Quote from Emtmurse15
I work night shift from 7pm-7am. My wife is 26 y/o and does not want to stay home alone because she says she feels lonely. She stays at her parents because of this. She has done this since we got married two and a half years ago. We have a baby daughter now and she does not want to stay home even during the day while I am asleep. So if I work at least two days in a row, I do not see my family for that time. My in-laws have even made extra efforts to make her stay at their house easier with a room with a crib and pretty much every necessity for her not to stay at our home. Our house has a security system and is in a nice neighborhood.

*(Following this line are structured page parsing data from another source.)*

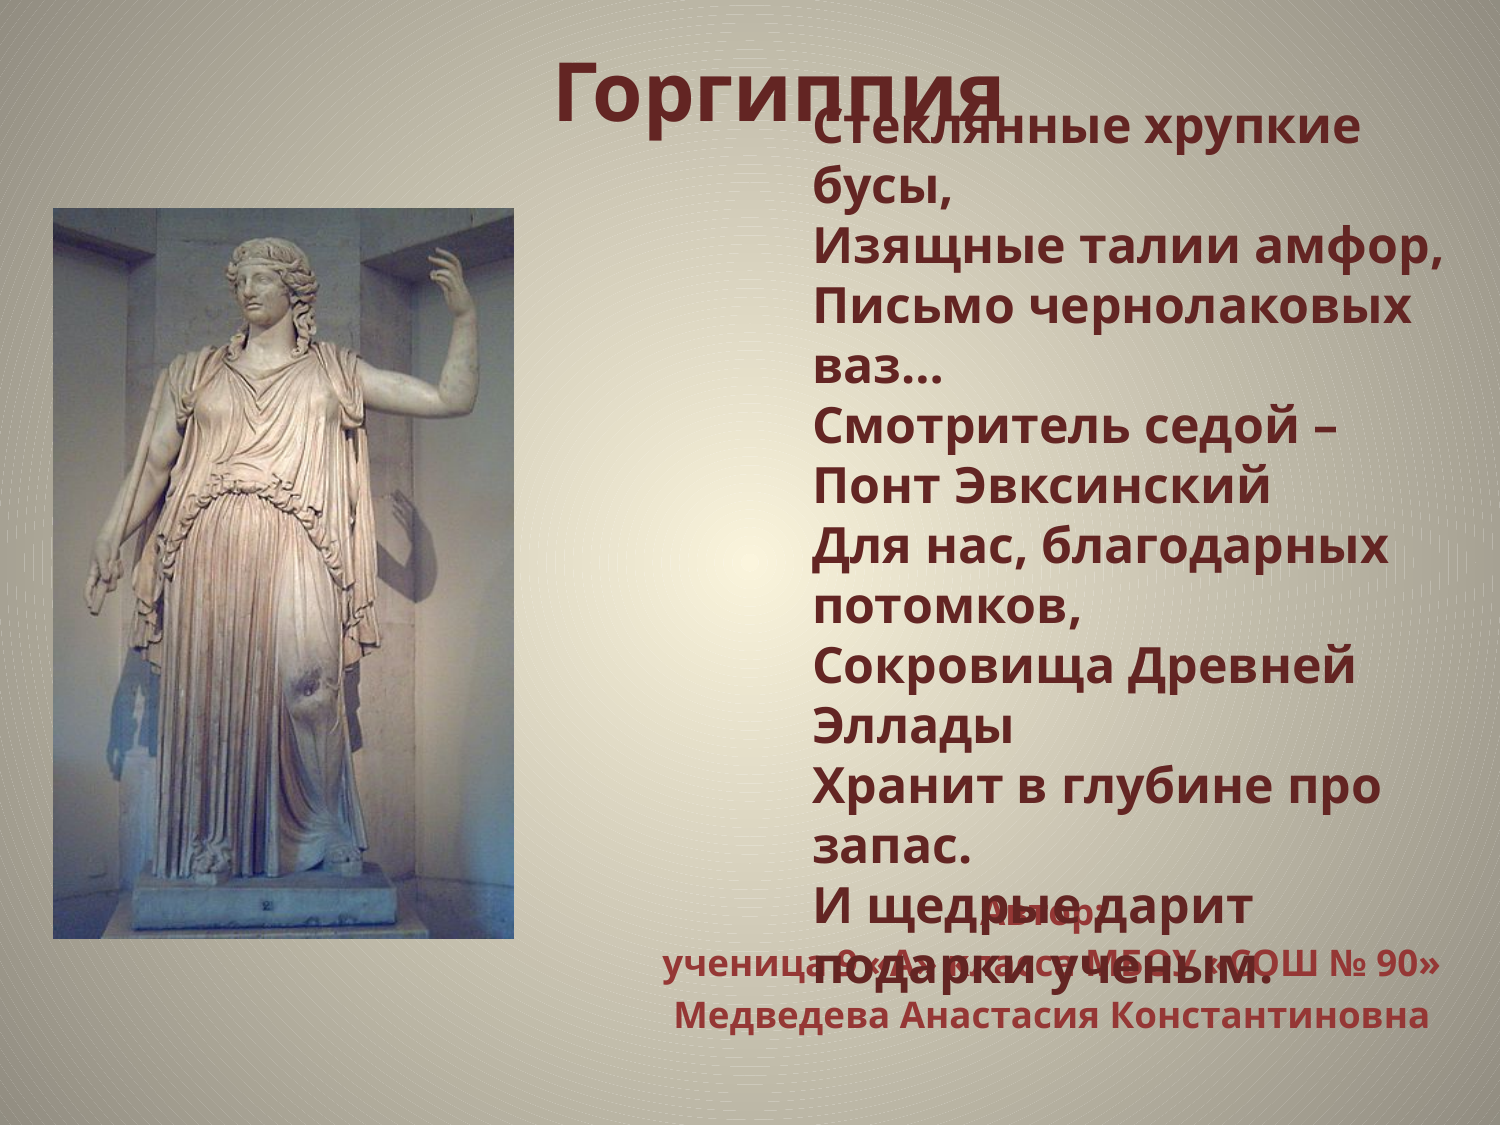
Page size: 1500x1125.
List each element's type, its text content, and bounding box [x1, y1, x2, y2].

title Горгиппия [336, 30, 1223, 146]
subtitle Автор: ученица 9 «А» класса МБОУ «СОШ № 90» Медведева Анастасия Константиновна [644, 881, 1460, 1107]
picture [52, 207, 514, 939]
text_box Стеклянные хрупкие бусы, Изящные талии амфор, Письмо чернолаковых ваз… Смотритель седой – Понт Эвксинский Для нас, благодарных потомков, Сокровища Древней Эллады Хранит в глубине про запас. И щедрые дарит подарки ученым. [795, 324, 1484, 777]
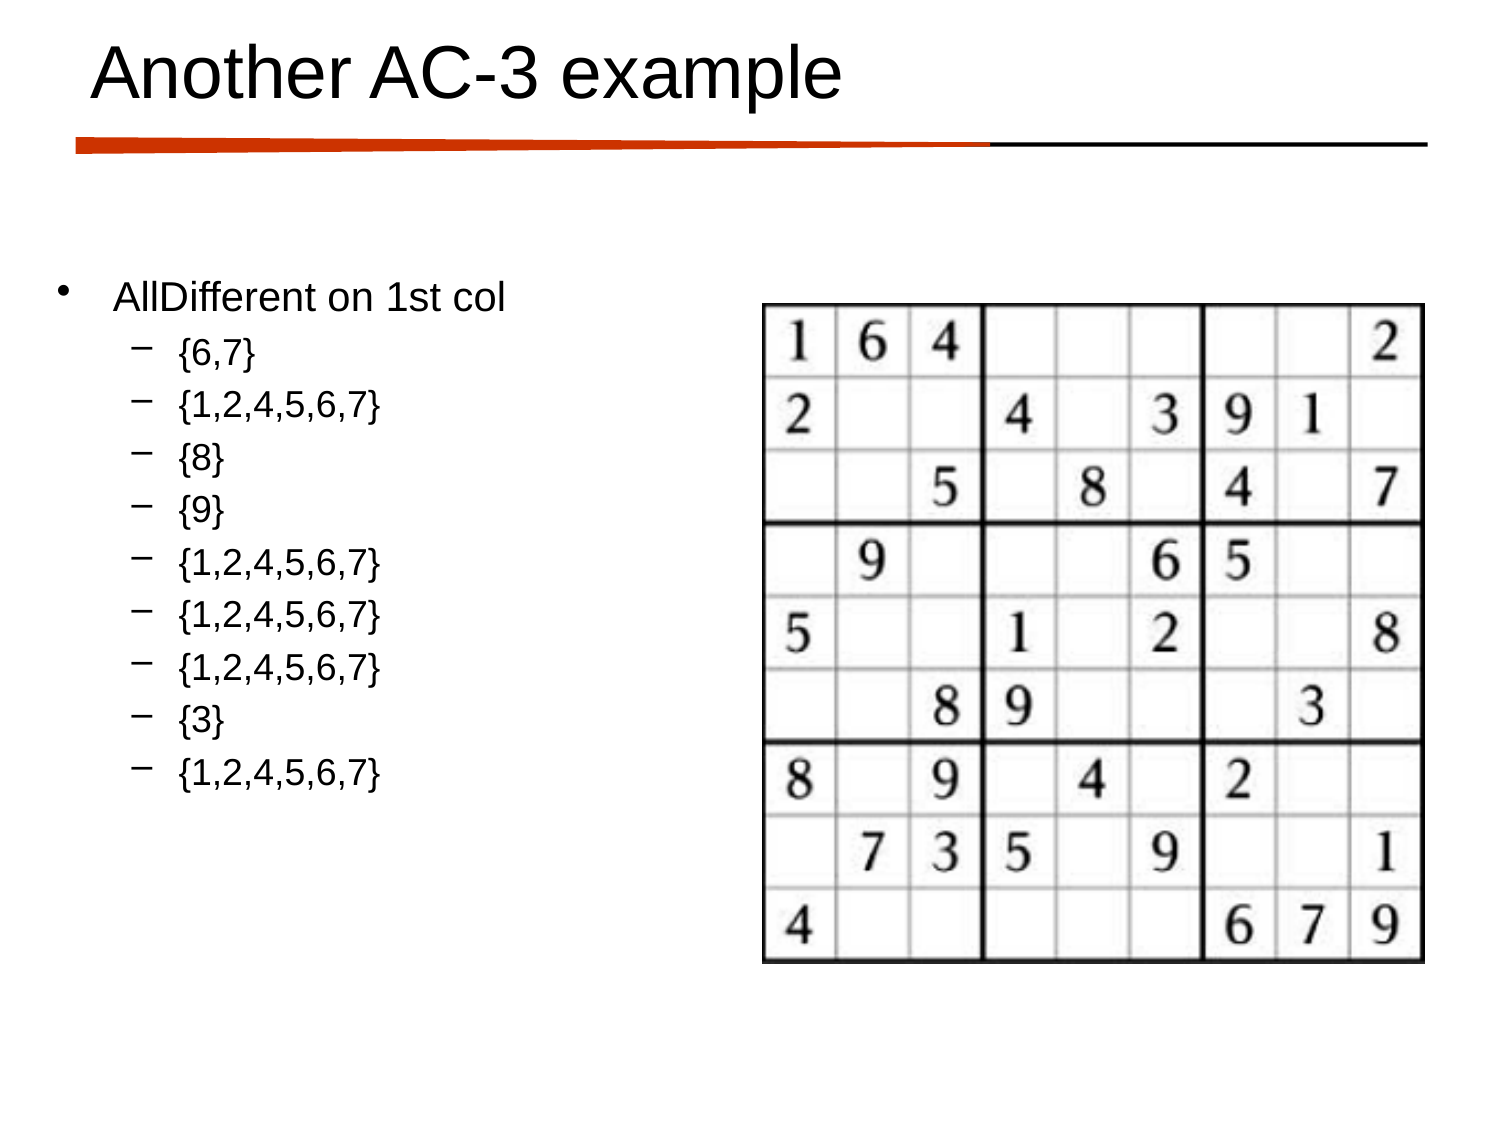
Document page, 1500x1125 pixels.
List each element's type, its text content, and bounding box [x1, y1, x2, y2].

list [762, 303, 1426, 964]
title Another AC-3 example [74, 0, 1426, 163]
list AllDifferent on 1st col {6,7} {1,2,4,5,6,7} {8} {9} {1,2,4,5,6,7} {1,2,4,5,6,7} {1,2,4,5,6,7} {3} {1,2,4,5,6,7} [41, 262, 751, 1006]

When I am home at night, my wife leaves all child care to me so I do not get enough sleep on my days off. I am attempting to get a dayshift position. There are no dayshift positions in the ICU I work in. One prospect is an afternoon shift position 11am-11pm in the ER.. My wife says she would still stay at her parents so I need to wait for another job. I have told her that I am not getting enough sleep on my days off or when I am working. I get a lot of responses of "you're never here." I have asked her to go to couples counseling but she refuses.
She is also a nurse and we stayed in this town so she could work at the VA. When I first started my nursing career, I had to find jobs out of town because no local facilities were hiring. I spent my first year and a half of nursing driving an hour out. I have told her that I did a lot to accommodate her nursing career. Is it too much to ask her to stay home at night? And possibly see her and my daughter between shifts?
I am not relationship expert, but there is a lot in what you are telling us and not writing.
Your wife's age has nothing to do with this marriage is working.
First, you and your wife are married, but she does not want to stay home because she feels LONELY. Are you dating your wife? Are you communicating on daily basis? Marriage is a 2-way street. Is your wife working as an R.N?
Second, you have a child, but your child is not sleeping at home. why?
When you off are you want to sleep all day and night and have her take on the child? There needs to be a better balance.
I can tell you love your wife and appreciate the family for helping. Leave the baby over your in-laws and date your wife reassure her she is the one. Have a family day. Even when you are tired change a diaper clean the house the little thing matter.